O identitarismo e a derrota do marxismo

Por Adelson Vidal Alves 

O marxismo sempre se valeu da narrativa das classes sociais. Em luta, os grupos econômicos moveriam a história para a frente, até o triunfo da "classe universal", ou seja, o proletariado, coveiro do capitalismo. A expectativa revolucionária comunista é a do fim das classes sociais, do Estado e a homogeneização da sociedade. 

A experiência da revolução russa de 1917 jogou na história o que até então era só sonho. Os bolcheviques triunfaram e exportaram a utopia socialista, rivalizando com o sistema do capital. A esquerda mundial viu a possibilidade de suas esperanças virarem realidade: o mundo a vencer a opressão social e desfrutar do paraíso produzido pelo socialismo científico. Mas eis que tudo começa a desmoronar. 

No final da década de 1980 e inicio de 1990 o chamado socialismo realmente existente dá sinais de esgotamento. A economia perdeu fôlego, o modelo soviético de Estado se tornara obsoleto, a ausência de democracia enfraqueceu a dimensão consensual do regime. A derrubada do Muro de Berlim e a queda oficial da URSS selaram o fim de uma era. Como diria Lênin: que fazer?

Os marxistas mais dogmáticos persistiram em seu altar sagrado, reafirmando as santas palavras de Marx. Uma outra parte da esquerda se vira para versões humanitárias do capitalismo, enquanto os mais heterodoxos acreditam poder trazer de volta o verdadeiro marxismo, dialético e histórico, diferente da experiência autoritária do comunismo soviético. Outro setor, no entanto, emerge da sociologia americana, das universidades dos EUA direto para o Brasil. Intelectuais ligados à Fundação Ford pensaram políticas racialistas, e a Nova esquerda que nasce resolve trocar de super herói: sai o proletariado, entram as minorias. 

A esquerda brasileira resolve dar uma folguinha para Marx enquanto afaga Foucault. O poder antes totalizado na figura do Estado fica fragmentado em micro-estruturas. As identidades se multiplicam ao mesmo tempo que se erguem barreiras. Os grandes conflitos deixam a arena das classes e desaguam no terreno da raça, da orientação sexual e do gênero. 

O identitarismo de direita funciona pelo nacionalismo, nas expressões religiosas e no supremacismo branco. Na esquerda, as mulheres, os gays e os pretos assumem o protagonismo das grandes lutas progressistas, aposentando o moribundo operariado fabril. O multiculturalismo avança dentro dos partidos de esquerda, com raras vozes marxistas a resistir. 

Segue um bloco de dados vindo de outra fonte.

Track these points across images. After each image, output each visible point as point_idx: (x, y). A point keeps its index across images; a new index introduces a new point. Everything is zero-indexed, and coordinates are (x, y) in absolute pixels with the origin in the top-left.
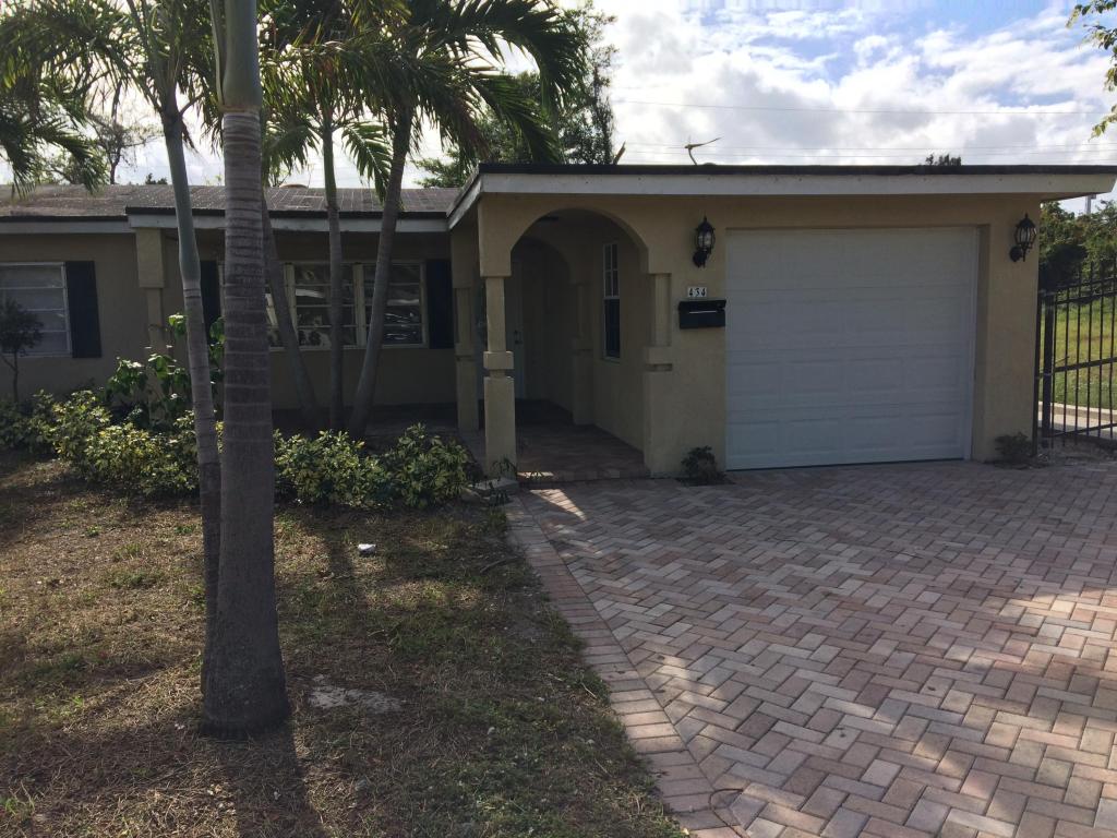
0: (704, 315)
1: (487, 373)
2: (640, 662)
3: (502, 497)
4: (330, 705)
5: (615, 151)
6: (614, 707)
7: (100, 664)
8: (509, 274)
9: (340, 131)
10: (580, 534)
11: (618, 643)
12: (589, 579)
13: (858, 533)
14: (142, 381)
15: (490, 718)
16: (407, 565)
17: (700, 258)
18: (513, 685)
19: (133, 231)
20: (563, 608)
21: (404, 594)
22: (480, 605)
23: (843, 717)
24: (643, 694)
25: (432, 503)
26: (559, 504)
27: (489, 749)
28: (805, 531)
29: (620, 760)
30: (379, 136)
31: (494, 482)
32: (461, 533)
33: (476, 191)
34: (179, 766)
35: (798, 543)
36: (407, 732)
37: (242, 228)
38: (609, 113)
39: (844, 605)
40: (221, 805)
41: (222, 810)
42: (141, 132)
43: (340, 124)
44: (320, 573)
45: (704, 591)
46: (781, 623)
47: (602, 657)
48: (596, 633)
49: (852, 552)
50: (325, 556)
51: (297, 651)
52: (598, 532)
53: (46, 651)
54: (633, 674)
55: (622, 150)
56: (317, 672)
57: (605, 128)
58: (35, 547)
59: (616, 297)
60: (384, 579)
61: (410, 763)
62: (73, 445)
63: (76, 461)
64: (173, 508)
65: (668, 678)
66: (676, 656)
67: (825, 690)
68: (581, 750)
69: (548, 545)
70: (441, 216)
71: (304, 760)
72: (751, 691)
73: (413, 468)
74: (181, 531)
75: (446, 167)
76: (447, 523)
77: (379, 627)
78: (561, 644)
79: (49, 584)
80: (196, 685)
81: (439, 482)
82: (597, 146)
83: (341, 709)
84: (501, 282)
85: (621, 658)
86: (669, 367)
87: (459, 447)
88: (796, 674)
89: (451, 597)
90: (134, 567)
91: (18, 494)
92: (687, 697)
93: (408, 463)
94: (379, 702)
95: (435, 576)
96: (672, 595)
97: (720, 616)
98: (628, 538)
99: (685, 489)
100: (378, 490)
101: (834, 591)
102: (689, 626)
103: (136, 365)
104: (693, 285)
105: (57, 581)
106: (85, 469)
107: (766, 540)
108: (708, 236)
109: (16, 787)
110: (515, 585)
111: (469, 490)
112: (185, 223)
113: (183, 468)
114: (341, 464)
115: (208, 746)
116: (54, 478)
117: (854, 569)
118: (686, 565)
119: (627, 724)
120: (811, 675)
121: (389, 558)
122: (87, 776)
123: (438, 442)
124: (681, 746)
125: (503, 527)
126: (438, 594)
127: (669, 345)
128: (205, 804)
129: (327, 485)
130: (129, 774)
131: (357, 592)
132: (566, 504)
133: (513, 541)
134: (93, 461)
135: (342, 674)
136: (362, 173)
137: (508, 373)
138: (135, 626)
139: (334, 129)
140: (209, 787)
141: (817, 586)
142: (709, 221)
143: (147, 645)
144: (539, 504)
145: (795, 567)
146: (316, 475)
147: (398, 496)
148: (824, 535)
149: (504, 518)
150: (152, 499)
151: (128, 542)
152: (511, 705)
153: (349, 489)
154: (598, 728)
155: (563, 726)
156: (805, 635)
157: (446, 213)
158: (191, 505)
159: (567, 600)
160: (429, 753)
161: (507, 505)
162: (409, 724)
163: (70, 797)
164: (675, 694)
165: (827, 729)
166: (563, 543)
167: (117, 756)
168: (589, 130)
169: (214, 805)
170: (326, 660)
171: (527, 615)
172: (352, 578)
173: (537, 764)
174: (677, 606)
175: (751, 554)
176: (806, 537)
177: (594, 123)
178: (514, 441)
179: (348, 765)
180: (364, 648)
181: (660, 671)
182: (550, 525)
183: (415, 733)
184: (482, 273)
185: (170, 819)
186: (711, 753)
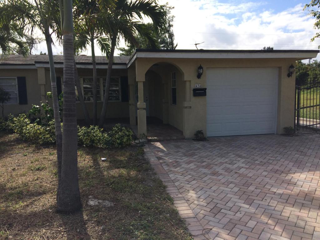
0: (200, 92)
1: (138, 109)
2: (183, 192)
3: (142, 145)
4: (94, 204)
5: (175, 45)
6: (175, 205)
7: (28, 192)
8: (144, 80)
9: (96, 40)
10: (165, 155)
11: (176, 187)
12: (167, 168)
13: (244, 155)
14: (39, 111)
15: (140, 208)
16: (115, 164)
17: (199, 76)
18: (146, 199)
19: (37, 68)
20: (160, 176)
21: (115, 172)
22: (137, 176)
23: (240, 208)
24: (183, 201)
25: (123, 146)
26: (159, 147)
27: (139, 217)
28: (230, 154)
29: (177, 220)
30: (107, 41)
31: (140, 140)
32: (131, 155)
33: (135, 57)
34: (50, 222)
35: (227, 158)
36: (116, 212)
37: (68, 67)
38: (173, 35)
39: (241, 176)
40: (62, 233)
41: (63, 235)
42: (39, 39)
43: (96, 38)
44: (90, 166)
45: (201, 171)
46: (223, 181)
47: (172, 191)
48: (170, 184)
49: (243, 160)
50: (92, 161)
51: (84, 189)
52: (170, 155)
53: (12, 189)
54: (180, 196)
55: (177, 45)
56: (90, 195)
57: (172, 39)
58: (9, 159)
59: (175, 87)
60: (109, 168)
61: (117, 221)
62: (19, 129)
63: (20, 134)
64: (48, 148)
65: (190, 197)
66: (193, 190)
67: (235, 200)
68: (166, 218)
69: (156, 158)
70: (125, 64)
71: (86, 220)
72: (214, 201)
73: (117, 136)
74: (50, 154)
75: (126, 50)
76: (127, 152)
77: (107, 182)
78: (160, 187)
79: (13, 169)
80: (55, 199)
81: (125, 140)
82: (170, 44)
83: (97, 206)
84: (142, 83)
85: (177, 191)
86: (190, 107)
87: (130, 130)
88: (227, 196)
89: (128, 173)
90: (37, 165)
92: (196, 202)
93: (115, 135)
94: (108, 204)
95: (123, 167)
96: (191, 173)
97: (205, 179)
98: (180, 156)
100: (107, 143)
101: (238, 172)
102: (196, 182)
103: (38, 106)
104: (197, 84)
105: (15, 169)
106: (23, 136)
107: (218, 157)
108: (201, 70)
109: (3, 228)
110: (147, 170)
112: (52, 66)
113: (51, 136)
114: (96, 135)
115: (59, 216)
116: (14, 139)
117: (243, 165)
118: (195, 164)
119: (178, 210)
120: (231, 196)
121: (110, 162)
122: (24, 225)
123: (124, 129)
124: (194, 216)
125: (143, 153)
126: (124, 172)
127: (190, 101)
128: (58, 233)
129: (92, 141)
130: (36, 224)
131: (101, 172)
132: (161, 146)
133: (146, 157)
134: (25, 134)
135: (97, 195)
136: (102, 52)
137: (144, 109)
138: (37, 182)
139: (94, 39)
140: (59, 228)
141: (233, 170)
142: (201, 66)
143: (41, 187)
144: (153, 147)
145: (227, 165)
146: (89, 138)
147: (113, 144)
148: (235, 155)
149: (143, 151)
150: (42, 145)
151: (35, 157)
152: (145, 204)
153: (99, 142)
154: (170, 211)
155: (160, 211)
156: (230, 184)
157: (126, 63)
158: (54, 147)
159: (161, 174)
160: (122, 218)
161: (144, 147)
162: (116, 210)
163: (19, 231)
164: (193, 201)
165: (236, 211)
166: (160, 158)
167: (32, 219)
168: (167, 39)
169: (60, 233)
170: (92, 191)
171: (150, 178)
172: (100, 168)
173: (153, 221)
174: (193, 176)
175: (214, 161)
176: (230, 156)
177: (169, 37)
178: (146, 128)
179: (99, 222)
180: (103, 188)
181: (188, 195)
182: (156, 153)
183: (118, 212)
184: (137, 80)
185: (48, 237)
186: (203, 218)
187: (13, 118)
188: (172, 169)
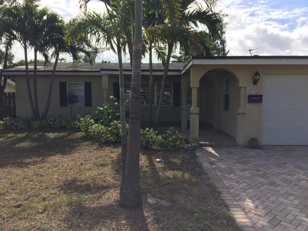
0: (256, 99)
1: (191, 114)
2: (238, 200)
3: (195, 149)
4: (152, 203)
5: (226, 52)
6: (231, 212)
7: (94, 185)
8: (198, 86)
9: (154, 48)
10: (217, 161)
11: (231, 194)
12: (221, 174)
13: (304, 166)
14: (103, 113)
15: (196, 211)
16: (172, 167)
17: (255, 82)
18: (201, 203)
19: (102, 75)
20: (214, 181)
21: (169, 174)
22: (191, 179)
23: (302, 222)
24: (239, 209)
25: (176, 149)
26: (211, 152)
27: (196, 220)
28: (288, 165)
29: (234, 228)
30: (164, 50)
31: (193, 144)
32: (184, 158)
33: (191, 64)
34: (115, 214)
35: (286, 168)
36: (173, 212)
38: (225, 41)
39: (301, 188)
40: (126, 226)
41: (126, 228)
42: (102, 49)
44: (147, 166)
45: (257, 180)
46: (281, 192)
47: (226, 197)
48: (224, 190)
49: (303, 172)
50: (148, 162)
51: (143, 187)
52: (223, 160)
53: (81, 181)
54: (236, 203)
55: (228, 51)
56: (148, 193)
57: (223, 45)
58: (77, 154)
59: (228, 93)
60: (164, 169)
61: (174, 221)
62: (85, 129)
63: (86, 133)
64: (109, 146)
65: (247, 205)
66: (249, 199)
67: (297, 213)
68: (223, 224)
69: (208, 163)
71: (146, 217)
72: (273, 212)
73: (171, 139)
74: (111, 152)
75: (178, 57)
76: (180, 155)
77: (163, 182)
78: (215, 192)
79: (81, 164)
80: (118, 193)
81: (178, 143)
82: (221, 50)
83: (155, 204)
84: (196, 89)
85: (232, 198)
86: (245, 114)
87: (183, 134)
88: (287, 208)
89: (183, 175)
90: (101, 161)
91: (73, 140)
92: (253, 211)
93: (169, 138)
94: (165, 203)
95: (178, 170)
96: (247, 181)
97: (262, 188)
98: (233, 163)
99: (248, 150)
100: (161, 145)
101: (298, 184)
102: (252, 191)
103: (102, 109)
104: (253, 90)
105: (82, 163)
106: (88, 135)
107: (275, 167)
108: (258, 76)
109: (75, 216)
110: (200, 174)
111: (186, 146)
113: (112, 136)
114: (151, 137)
115: (122, 210)
116: (80, 137)
117: (304, 177)
118: (250, 172)
119: (235, 217)
120: (292, 208)
121: (165, 163)
122: (92, 215)
123: (178, 132)
124: (252, 226)
125: (195, 157)
126: (179, 175)
127: (245, 108)
128: (122, 226)
129: (148, 142)
130: (103, 215)
131: (157, 172)
132: (213, 152)
133: (198, 161)
134: (90, 133)
135: (154, 194)
136: (159, 59)
137: (197, 114)
138: (102, 176)
139: (152, 48)
140: (123, 221)
141: (292, 182)
142: (258, 72)
143: (105, 181)
144: (205, 151)
145: (285, 176)
146: (145, 140)
147: (166, 147)
148: (294, 166)
149: (195, 154)
150: (104, 143)
151: (99, 154)
152: (201, 208)
153: (154, 144)
154: (227, 218)
155: (217, 216)
156: (289, 196)
157: (180, 70)
158: (114, 145)
159: (215, 180)
160: (179, 219)
161: (196, 151)
162: (173, 210)
163: (88, 220)
164: (250, 210)
165: (297, 225)
166: (213, 163)
167: (99, 210)
168: (219, 46)
169: (124, 226)
170: (150, 190)
171: (204, 183)
172: (155, 168)
173: (210, 226)
174: (248, 184)
175: (271, 170)
176: (288, 167)
177: (221, 43)
178: (198, 133)
179: (158, 220)
180: (160, 188)
181: (244, 203)
182: (209, 157)
183: (175, 213)
184: (191, 86)
185: (113, 229)
186: (261, 229)
187: (80, 118)
188: (226, 175)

Um dos poucos a se levantar contra esse tiro letal do pós-modernismo no materialismo dialético clássico foi o filósofo Carlos Nelson Coutinho. Diz ele: "Os estudos culturais e o multiculturalismo são importantes para chamar a atenção sobre as diferenças, sobre as identidades, para não deixar subsumir coisas diversas no mar de uma universalidade abstrata". Mas alerta: "(...) falta frequentemente nos chamados Estudos culturais, no multiculturalismo e também nos estudos feministas e ecológicos uma visão universal, uma busca da totalidade".

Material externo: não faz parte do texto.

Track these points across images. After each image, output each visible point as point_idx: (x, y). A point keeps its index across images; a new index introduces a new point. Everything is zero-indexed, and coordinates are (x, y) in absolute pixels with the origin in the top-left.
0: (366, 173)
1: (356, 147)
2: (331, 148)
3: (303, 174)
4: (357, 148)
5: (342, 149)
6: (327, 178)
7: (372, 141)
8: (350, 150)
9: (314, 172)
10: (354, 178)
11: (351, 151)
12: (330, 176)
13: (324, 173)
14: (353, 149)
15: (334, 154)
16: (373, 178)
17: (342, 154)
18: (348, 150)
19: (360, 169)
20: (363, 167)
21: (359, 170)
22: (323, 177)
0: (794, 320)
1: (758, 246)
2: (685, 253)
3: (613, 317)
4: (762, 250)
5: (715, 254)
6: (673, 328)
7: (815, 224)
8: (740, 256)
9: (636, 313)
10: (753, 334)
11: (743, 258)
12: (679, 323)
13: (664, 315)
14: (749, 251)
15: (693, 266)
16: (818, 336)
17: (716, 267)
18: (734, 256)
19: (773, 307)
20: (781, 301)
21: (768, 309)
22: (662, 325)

Carlos Nelson, como bom marxista-gramsciano que era, sabia que os movimentos identitários não poderiam atender à utopia universalista do marxismo, que só faz sentido apresentando um sujeito revolucionário do mundo do trabalho, organizado preferencialmente na forma de partido.  As agremiações político-eleitorais de hoje que reivindicam Marx mas se movem por muros étnicos, raciais e das identidades fragmentadas do identitarismo não sabem que estão a abençoar a derrota do marxismo.